- About this task -
Provide only the number of lines in the listing that contain the string "book".
* * * * * * *
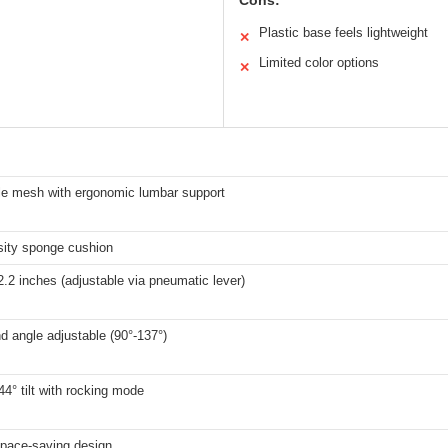
Cons:
Plastic base feels lightweight
✕
Limited color options
✕
le mesh with ergonomic lumbar support
sity sponge cushion
2.2 inches (adjustable via pneumatic lever)
d angle adjustable (90°-137°)
44° tilt with rocking mode
space-saving design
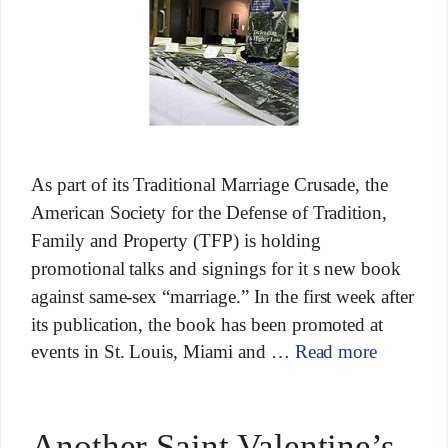
As part of its Traditional Marriage Crusade, the
American Society for the Defense of Tradition,
Family and Property (TFP) is holding
promotional talks and signings for it s new book
against same-sex “marriage.” In the first week after
its publication, the book has been promoted at
events in St. Louis, Miami and …
Read more
Another Saint Valentine’s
* * * * * * *
- Task solution -
2